Brines suggests a number of reasons why more couples file in March than in January:
- March gives couples a chance to get their finances in order. Tax season forces Americans to take a close look at their financial situation.
- Finding the right divorce lawyer takes time.
- Daylight savings time begins in March. Experts have said the longer days and increased activity elevates mood enough to motivate people to act.
The study was limited to Washington counties, but lawyers throughout the United States have seen similar trends. Philadelphia Divorce Lawyer Thomas Petrelli, Jr. told Metro that his family law firm keeps its own records regarding divorce trends. They experience a spike in filings in March, but their next biannual rush usually comes during the second week of September and lasts thru Thanksgiving. This is just slightly off from the Washington study’s August spike.
The Chicago Tribune reported that many firms receive a flood of calls the Monday after Christmas break.

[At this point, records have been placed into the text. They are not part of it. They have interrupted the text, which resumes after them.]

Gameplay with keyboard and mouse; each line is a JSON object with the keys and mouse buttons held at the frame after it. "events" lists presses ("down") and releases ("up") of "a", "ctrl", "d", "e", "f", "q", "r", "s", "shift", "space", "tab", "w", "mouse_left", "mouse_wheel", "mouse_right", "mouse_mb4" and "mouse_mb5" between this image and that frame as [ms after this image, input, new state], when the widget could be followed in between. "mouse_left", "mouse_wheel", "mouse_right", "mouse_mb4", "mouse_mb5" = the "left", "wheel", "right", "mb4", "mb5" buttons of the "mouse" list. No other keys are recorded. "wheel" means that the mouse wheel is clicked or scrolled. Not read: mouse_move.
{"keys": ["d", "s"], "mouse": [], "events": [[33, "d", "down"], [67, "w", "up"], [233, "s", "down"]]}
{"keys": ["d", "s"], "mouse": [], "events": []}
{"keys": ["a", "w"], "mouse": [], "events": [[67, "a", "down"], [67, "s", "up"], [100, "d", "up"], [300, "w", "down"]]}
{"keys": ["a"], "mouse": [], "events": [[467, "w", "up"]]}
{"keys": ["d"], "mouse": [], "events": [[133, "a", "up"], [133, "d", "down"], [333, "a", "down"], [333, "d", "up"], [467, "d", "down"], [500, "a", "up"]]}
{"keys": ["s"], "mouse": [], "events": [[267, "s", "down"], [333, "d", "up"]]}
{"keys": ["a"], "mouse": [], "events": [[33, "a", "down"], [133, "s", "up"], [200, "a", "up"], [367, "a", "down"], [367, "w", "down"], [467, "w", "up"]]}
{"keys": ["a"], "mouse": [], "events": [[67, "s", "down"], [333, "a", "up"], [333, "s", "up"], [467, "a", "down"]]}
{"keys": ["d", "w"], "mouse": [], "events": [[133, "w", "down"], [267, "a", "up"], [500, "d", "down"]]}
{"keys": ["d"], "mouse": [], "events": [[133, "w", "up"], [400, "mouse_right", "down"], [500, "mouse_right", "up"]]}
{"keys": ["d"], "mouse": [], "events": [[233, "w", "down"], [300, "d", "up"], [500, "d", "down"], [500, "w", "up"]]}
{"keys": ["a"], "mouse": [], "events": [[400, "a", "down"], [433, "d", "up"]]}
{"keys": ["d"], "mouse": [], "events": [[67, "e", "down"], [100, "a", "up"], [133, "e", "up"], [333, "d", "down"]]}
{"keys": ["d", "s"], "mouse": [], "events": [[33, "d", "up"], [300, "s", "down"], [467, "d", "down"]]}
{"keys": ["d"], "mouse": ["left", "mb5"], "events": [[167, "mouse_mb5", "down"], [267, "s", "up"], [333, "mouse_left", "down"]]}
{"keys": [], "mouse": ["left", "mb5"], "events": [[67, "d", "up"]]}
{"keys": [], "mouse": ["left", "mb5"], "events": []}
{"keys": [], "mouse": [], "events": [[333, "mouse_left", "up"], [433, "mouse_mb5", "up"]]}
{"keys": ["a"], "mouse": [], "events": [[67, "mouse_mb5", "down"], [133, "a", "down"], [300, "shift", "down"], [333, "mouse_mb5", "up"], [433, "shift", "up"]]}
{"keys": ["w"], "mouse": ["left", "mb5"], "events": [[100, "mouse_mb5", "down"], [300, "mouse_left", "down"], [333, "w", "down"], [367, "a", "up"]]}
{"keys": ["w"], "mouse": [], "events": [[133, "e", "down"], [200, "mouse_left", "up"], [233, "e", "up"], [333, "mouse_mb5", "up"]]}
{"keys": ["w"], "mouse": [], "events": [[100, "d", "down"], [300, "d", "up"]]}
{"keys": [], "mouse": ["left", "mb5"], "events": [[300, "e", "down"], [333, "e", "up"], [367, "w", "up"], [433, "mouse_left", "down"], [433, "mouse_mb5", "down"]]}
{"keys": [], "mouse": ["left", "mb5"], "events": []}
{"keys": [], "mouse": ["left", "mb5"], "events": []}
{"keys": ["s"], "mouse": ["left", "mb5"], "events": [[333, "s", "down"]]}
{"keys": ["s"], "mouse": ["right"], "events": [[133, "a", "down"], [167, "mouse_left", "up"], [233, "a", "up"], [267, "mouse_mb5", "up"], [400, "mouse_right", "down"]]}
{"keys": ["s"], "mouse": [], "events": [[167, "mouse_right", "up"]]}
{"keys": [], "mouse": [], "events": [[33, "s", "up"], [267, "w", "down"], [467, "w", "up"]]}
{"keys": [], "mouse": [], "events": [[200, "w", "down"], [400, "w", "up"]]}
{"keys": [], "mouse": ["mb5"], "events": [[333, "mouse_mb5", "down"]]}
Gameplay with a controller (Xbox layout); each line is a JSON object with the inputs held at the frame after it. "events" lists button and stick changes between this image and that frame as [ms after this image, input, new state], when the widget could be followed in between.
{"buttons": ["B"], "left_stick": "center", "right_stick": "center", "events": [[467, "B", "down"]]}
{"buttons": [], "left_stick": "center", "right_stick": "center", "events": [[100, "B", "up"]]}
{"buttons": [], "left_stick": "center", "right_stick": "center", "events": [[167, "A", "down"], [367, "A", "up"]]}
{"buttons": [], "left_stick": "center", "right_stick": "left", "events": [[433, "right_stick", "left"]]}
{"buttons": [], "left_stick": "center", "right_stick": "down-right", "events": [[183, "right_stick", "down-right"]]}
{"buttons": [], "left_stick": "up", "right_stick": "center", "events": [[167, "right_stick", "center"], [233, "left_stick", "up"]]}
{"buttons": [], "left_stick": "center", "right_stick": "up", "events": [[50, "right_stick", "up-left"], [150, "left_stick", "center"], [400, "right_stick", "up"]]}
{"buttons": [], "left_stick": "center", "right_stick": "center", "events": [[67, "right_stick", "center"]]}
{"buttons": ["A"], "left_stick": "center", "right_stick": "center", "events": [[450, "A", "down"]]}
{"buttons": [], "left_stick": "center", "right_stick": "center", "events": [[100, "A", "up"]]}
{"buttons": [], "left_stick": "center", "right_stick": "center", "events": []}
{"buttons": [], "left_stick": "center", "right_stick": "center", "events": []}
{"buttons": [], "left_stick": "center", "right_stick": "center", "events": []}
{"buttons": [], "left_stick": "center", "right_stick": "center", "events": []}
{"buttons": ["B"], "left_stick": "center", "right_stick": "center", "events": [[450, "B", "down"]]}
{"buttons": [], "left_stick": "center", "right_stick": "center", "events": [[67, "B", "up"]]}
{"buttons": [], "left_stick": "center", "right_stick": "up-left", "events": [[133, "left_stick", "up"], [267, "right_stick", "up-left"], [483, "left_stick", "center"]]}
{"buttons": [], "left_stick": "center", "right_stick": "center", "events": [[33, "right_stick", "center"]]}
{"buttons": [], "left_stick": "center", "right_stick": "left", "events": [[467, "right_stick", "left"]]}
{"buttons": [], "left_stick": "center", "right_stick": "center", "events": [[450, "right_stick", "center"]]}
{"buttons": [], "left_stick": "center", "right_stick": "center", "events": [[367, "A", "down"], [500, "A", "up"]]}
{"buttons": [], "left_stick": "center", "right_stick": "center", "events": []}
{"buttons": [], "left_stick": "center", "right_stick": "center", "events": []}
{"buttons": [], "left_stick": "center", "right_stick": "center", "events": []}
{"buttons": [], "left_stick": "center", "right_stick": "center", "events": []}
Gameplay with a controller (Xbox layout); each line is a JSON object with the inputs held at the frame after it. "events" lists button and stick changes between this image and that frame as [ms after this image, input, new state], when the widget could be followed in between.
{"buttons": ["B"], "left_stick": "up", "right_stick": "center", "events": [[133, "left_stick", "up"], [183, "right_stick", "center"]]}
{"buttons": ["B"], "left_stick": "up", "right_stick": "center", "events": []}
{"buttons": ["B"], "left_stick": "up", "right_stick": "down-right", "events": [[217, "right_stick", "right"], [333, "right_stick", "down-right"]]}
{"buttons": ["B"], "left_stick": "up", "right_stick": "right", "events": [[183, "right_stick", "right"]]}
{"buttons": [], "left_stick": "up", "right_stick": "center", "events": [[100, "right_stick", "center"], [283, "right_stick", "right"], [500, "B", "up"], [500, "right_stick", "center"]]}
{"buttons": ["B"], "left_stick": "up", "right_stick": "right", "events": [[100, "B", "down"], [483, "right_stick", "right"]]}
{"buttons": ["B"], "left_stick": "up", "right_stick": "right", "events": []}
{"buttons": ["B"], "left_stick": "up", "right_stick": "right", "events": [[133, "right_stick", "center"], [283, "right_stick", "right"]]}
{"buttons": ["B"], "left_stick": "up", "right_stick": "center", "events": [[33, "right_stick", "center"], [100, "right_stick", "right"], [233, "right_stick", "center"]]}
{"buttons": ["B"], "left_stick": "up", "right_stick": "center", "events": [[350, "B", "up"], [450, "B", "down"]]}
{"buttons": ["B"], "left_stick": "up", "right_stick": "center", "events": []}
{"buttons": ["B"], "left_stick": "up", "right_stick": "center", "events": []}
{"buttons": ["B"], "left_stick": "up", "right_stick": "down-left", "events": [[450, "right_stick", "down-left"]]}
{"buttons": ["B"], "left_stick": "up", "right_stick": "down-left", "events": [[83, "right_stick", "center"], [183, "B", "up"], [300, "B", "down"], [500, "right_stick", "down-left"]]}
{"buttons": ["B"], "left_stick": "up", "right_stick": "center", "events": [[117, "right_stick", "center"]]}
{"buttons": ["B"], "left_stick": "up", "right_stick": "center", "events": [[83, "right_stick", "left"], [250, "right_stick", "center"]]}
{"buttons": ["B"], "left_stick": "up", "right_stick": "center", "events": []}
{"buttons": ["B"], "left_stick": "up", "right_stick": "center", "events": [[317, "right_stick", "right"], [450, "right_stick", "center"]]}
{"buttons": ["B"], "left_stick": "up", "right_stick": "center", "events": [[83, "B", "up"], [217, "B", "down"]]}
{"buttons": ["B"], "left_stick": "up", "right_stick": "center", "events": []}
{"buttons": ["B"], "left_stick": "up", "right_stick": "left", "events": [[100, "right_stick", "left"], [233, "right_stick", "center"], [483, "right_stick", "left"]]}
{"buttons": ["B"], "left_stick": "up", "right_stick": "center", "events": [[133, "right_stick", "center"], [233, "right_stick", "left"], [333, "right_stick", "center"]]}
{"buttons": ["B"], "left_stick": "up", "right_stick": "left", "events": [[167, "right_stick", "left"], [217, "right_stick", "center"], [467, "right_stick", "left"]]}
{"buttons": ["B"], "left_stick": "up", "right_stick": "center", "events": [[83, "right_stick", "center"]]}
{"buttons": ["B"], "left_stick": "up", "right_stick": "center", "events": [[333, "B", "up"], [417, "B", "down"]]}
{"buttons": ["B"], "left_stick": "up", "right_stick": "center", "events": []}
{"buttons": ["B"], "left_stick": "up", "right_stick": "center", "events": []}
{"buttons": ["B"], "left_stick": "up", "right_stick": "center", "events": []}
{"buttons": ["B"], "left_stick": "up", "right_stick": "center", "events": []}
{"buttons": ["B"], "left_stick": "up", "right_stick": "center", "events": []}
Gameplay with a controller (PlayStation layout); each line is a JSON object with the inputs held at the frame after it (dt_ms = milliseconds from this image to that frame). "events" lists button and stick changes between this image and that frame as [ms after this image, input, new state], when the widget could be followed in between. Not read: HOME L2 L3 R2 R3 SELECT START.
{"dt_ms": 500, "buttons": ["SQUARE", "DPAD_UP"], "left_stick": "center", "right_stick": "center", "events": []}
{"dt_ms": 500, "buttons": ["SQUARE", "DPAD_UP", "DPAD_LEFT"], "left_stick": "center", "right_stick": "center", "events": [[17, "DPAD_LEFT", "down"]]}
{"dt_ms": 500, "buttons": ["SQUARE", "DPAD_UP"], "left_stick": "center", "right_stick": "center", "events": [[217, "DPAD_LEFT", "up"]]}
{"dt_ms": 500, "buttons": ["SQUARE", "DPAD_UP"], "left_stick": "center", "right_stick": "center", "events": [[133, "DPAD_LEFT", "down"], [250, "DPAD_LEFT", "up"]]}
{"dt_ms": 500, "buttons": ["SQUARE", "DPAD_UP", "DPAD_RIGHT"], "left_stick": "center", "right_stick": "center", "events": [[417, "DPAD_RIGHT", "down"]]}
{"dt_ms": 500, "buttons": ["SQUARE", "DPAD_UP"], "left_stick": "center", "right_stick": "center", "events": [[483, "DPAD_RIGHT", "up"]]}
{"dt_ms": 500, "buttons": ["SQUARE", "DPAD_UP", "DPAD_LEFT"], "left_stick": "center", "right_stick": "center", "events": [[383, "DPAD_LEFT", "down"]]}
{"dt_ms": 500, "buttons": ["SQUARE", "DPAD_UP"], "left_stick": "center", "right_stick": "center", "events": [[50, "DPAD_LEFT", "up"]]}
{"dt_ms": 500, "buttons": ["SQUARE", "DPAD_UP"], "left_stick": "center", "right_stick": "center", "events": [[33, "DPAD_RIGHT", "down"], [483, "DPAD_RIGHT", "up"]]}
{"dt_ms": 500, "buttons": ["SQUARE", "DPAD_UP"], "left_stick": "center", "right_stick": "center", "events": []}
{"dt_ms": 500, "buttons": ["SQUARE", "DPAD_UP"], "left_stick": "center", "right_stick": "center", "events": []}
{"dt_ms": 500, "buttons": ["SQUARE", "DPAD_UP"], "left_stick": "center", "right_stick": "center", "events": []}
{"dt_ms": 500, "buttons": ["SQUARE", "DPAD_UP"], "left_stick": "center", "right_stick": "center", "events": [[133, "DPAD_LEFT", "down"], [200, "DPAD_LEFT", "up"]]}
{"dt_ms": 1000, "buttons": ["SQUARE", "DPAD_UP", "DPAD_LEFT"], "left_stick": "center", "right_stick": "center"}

Attorneys on the other side of Atlantic reported a similar situation. One United Kingdom firm told the tribune that they typically receive double the number of inquiries during the first few days of the new year- sometimes triple the amount.
Carole Lieberman, a Beverly Hills psychiatrist and relationship expert suggests it’s common for couples to decide to resolve a marriage this particular time of year. She told The Chicago Tribune “People take stock of their life at the new year, and it’s tempting to make one of their New Year’s resolutions include getting rid of their spouse, if they have been miserable in their marriage.”